The following agricultural commodities are particularly problematic.
- Regulators must take the closest note of beef, palm oil, soy and cocoa, as they have the highest levels of illegality
- Brazil is an especially risky country; nearly all (at least 95%) of deforestation in Brazil in 2019 was illegal.
- Indonesia is also risky; the government’s own audit found more than 80% of the clearing for palm oil was not in compliance with the national law and regulations.
- Illegal deforestation is even more pervasive for soy—some 93% of the crop, mostly used to feed cattle and other livestock, is grown on illegally cleared lands.
- Also illicit are cocoa at 93%; cattle products, including beef, at 81%; and leather at 87%.
- The authors caution that the impact of additional commodities, such as coffee and maize, is on the rise.
Solutions in Scope
Progress on ending deforestation has been slow despite pledges by governments and businesses—including the New York Declaration on Forests (NYDF), the UN Sustainable Goals and the Consumer Goods Forum—to halve or even eliminate deforestation by 2020. “It’s becoming increasingly clear that voluntary commitments are not enough by themselves and must be met by strong regulations—with sharp teeth,” said Blundell.

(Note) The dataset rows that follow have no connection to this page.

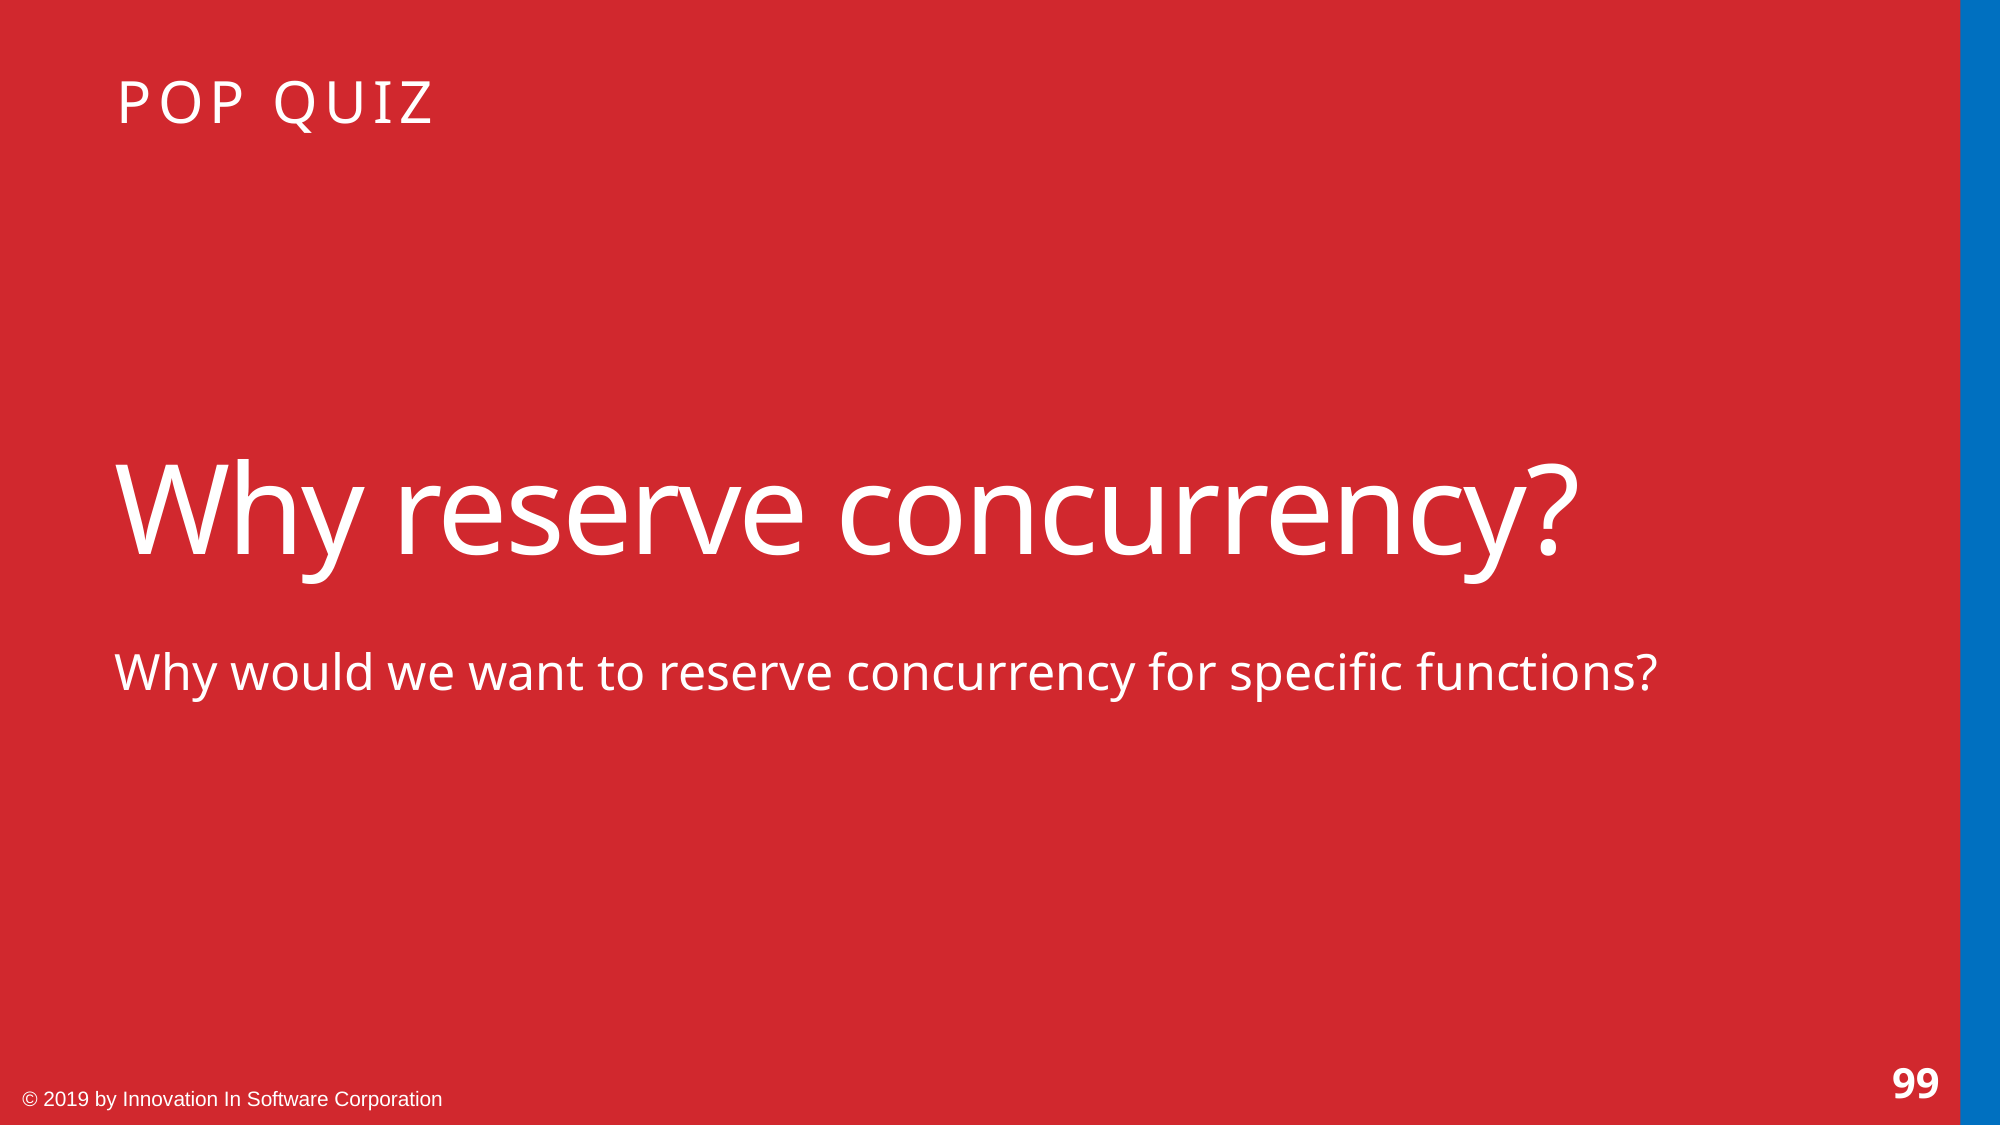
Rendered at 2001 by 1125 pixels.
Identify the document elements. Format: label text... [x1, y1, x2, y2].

slide_number 99 [1739, 1045, 1956, 1125]
list Why would we want to reserve concurrency for specific functions? [99, 633, 1743, 954]
title Why reserve concurrency? [99, 390, 1818, 587]
footer © 2019 by Innovation In Software Corporation [7, 1078, 758, 1125]
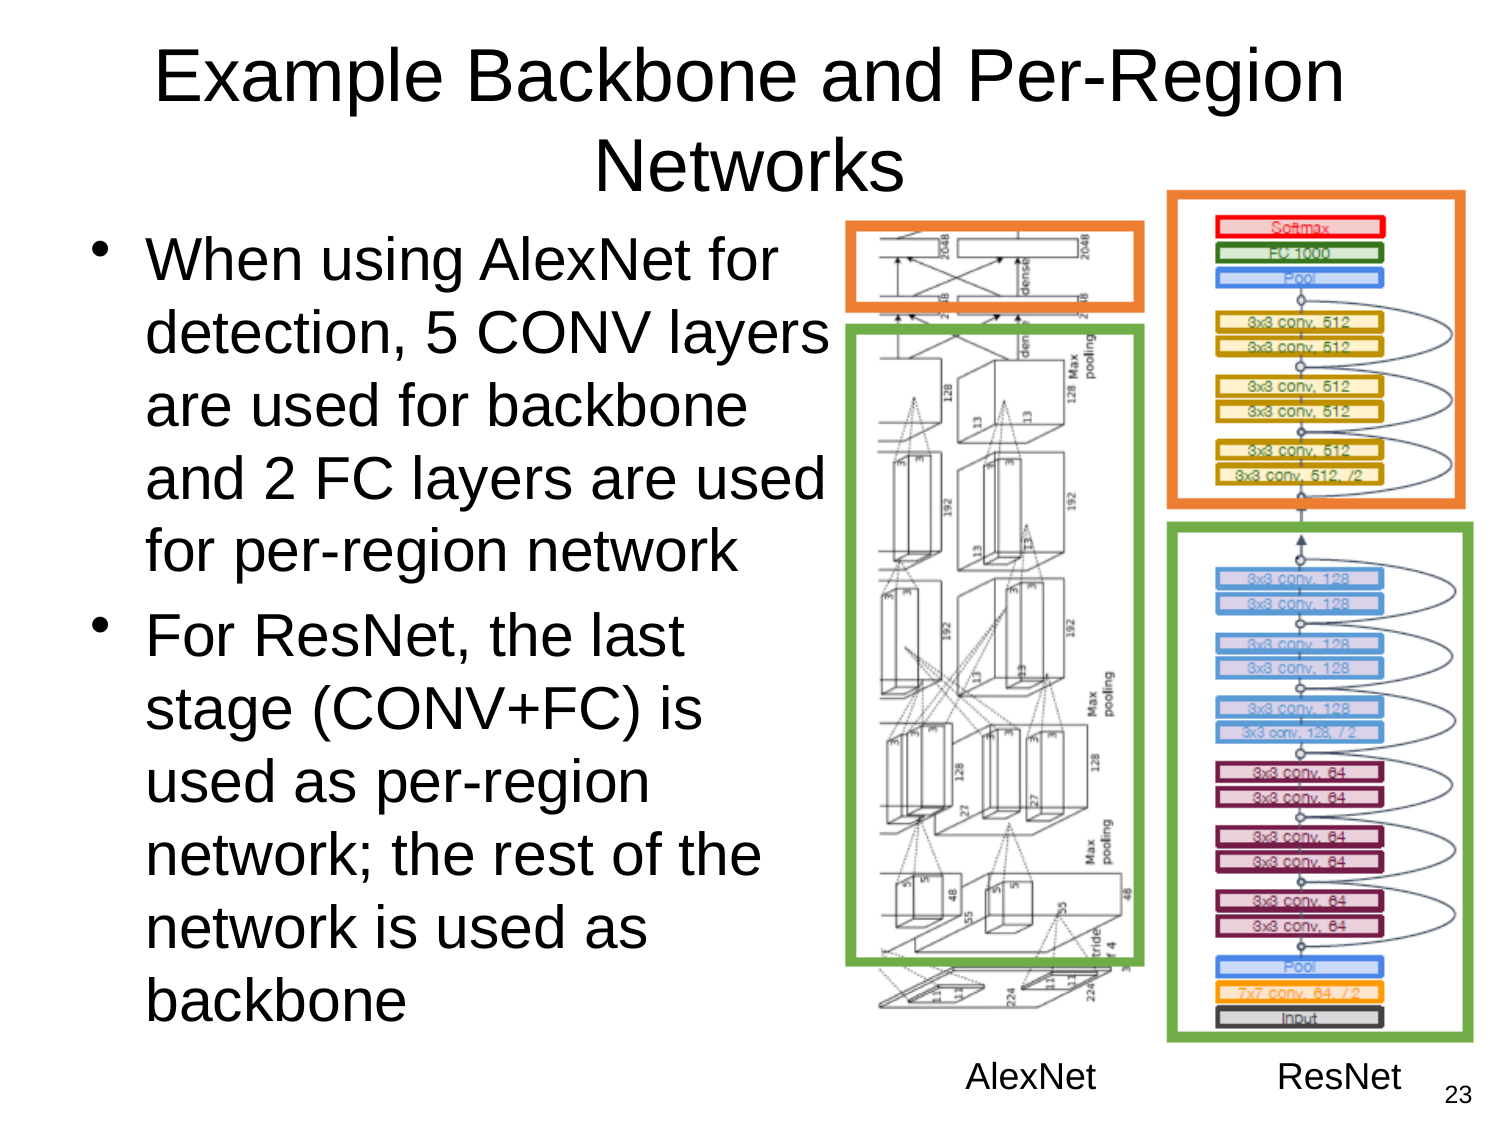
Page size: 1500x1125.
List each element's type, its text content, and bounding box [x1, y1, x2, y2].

Democratic Senator Brian Schatz of Hawaii and Representative Earl Blumenauer of Oregon have announced plans to introduce a bill that would prohibit U.S. imports of agricultural commodities produced on illegally deforested land. The approach is modeled on the successful Lacey Act Amendments of 2008 that banned the trade in illegal timber. The European Union and the U.K. are also developing trade regulations designed to reduce commodity-driven deforestation.
“I think most U.S. consumers would strongly agree that it’s immoral, outdated, and preposterous that products sold on supermarket shelves can be traced back to illegally deforested land,” said Representative Earl Blumenauer. “This report offers more evidence as to why we need to crack down on illegal deforestation from commercial agriculture. We’ve made progress on illegally harvested timber under the Lacey Act.

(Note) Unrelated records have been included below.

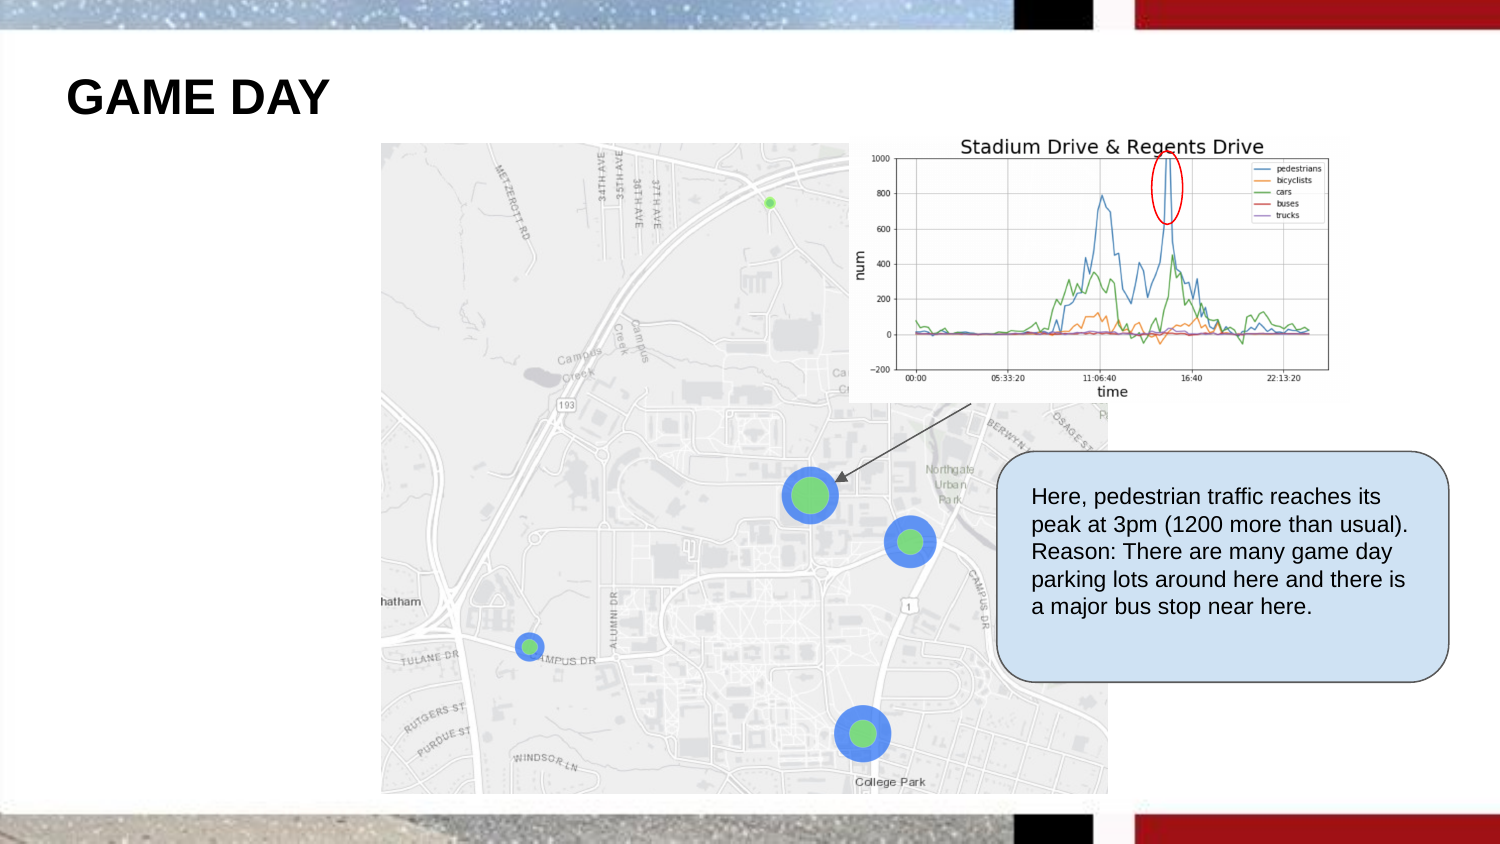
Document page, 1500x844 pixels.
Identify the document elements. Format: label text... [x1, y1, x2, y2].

picture [0, 0, 1500, 844]
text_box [834, 403, 972, 483]
text_box Here, pedestrian traffic reaches its peak at 3pm (1200 more than usual). Reason: There are many game day parking lots around here and there is a major bus stop near here. [1112, 466, 1437, 665]
title GAME DAY [51, 49, 1449, 144]
text_box [1112, 451, 1449, 683]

Now, putting an end to unnecessary illegal deforestation for palm oil, soy, beef, and other products is the next logical extension towards ending these destructive practices that are hurting the world’s forests and the climate.”
The upcoming climate talks in Glasgow mark another key moment for addressing illegal deforestation at the national and international scales. National climate plans and emissions targets are expected to include forest protection, considered to be one of the lowest-cost and most effective Nature-Based Solutions. Without such a solution, meeting the Paris targets and reversing the climate crisis are all but impossible.
But such solutions surely are possible. Case studies point to how forest destruction has been halted in the past. A growing body of research has shown that Indigenous Peoples are effective stewards of tropical forests who can serve as partners in ending illegal deforestation. And a decade ago, the Brazilian government did more than any other country to address climate change when it slowed deforestation by upping enforcement and working with soy and cattle producers to adopt a moratorium on forest clearing.